● REQUIRED ACTION: Respond with exact copies of the lines running from the line that contains "That Accepts Your Insurance" to the end of the material.

►

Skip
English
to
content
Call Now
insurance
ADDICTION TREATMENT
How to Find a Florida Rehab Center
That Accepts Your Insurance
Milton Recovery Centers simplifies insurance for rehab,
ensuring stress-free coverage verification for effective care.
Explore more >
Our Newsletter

◄

● REPLY TO THE EXERCISE:
That Accepts Your Insurance
Milton Recovery Centers simplifies insurance for rehab,
ensuring stress-free coverage verification for effective care.
Explore more >
Our Newsletter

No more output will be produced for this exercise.